I believe the discussion of encoding ampersands is as relates to printing them out in the text of the page, where you would indeed want to use the HTML entity encoding.
>Also encoding ampersands into a URI (URL) using HTML encoding schemes is also common, but that is incorrect.

To encode any string (for example a URL) containing & in HTML, you must HTML-encode that &. Using & in the value of the href attribute for an a-tag must result in a URL containing just & in place of the entire entity. This is a property of HTML that has nothing to do with URLs or URL encodings.

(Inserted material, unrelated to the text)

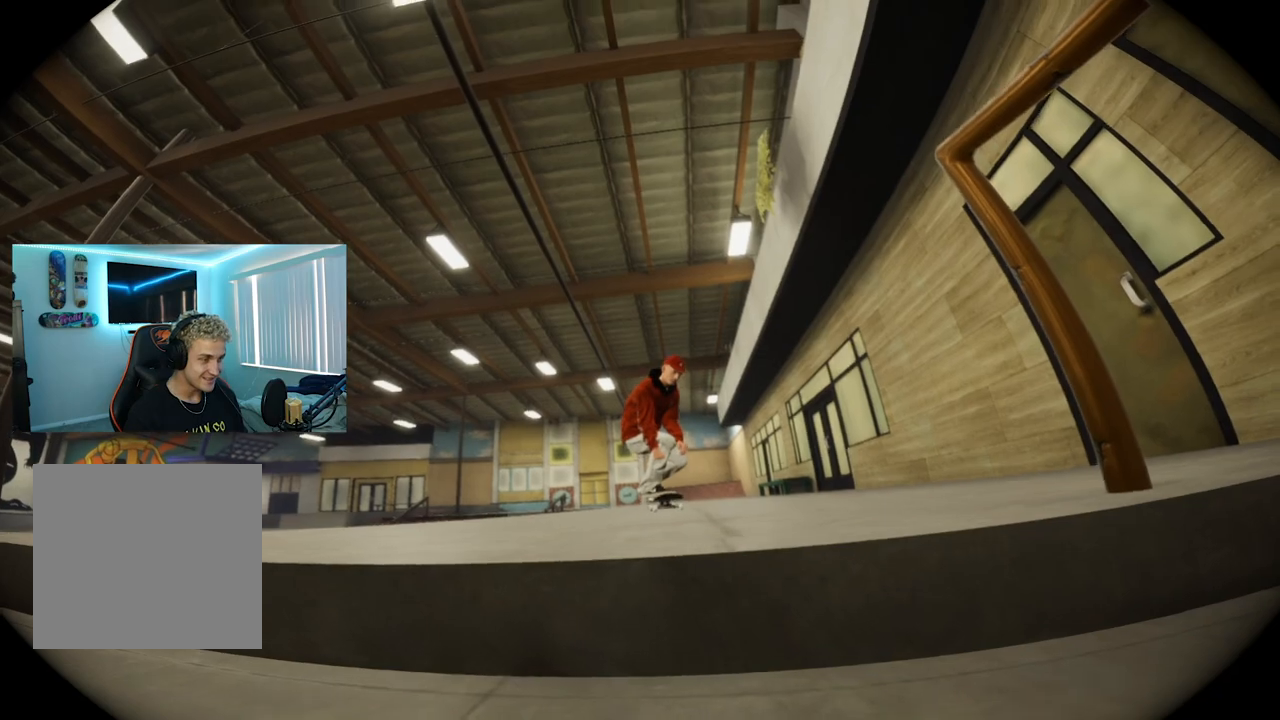
{"buttons": ["R2"], "left_stick": "center", "right_stick": "center", "events": [[34, "R2", "down"]]}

So let's say you have a raw address with an ampersand that needs to be encoded (the second one) so as not to confuse a URI parser with into thinking there are 3 query string data segments when there are only 2 as the second ampersand is part of a value and not a separator:

    http://domain.com/?name=data&tag=c&t
You will need to encode that ampersand so that it is interpreted as something other than syntax:

    http://domain.com/?name=data&tag=c%26t
Now the first ampersand is not encoded but the second one is. You are correct that ampersands are also syntax characters in HTML/XML so if you wanted to place that address in HTML code it would need to be escaped in HTML:

    http://domain.com/?name=data&tag=c%26t
That address can now be inserted as the value of an HTML anchor tag as such:

    <a href="http://domain.com/?name=data&amp;tag=c%26t">somewhere</a>
The important point to distinguish is that addresses are often used in contexts outside of HTML, even in the browser. For example the address bar at the top of the browser is outside the context of the view port that displays HTML content, and so the appropriate text there is:

    http://domain.com/?name=data&tag=c%26t
This is so because URI only has one encoding scheme, which is percent encoding.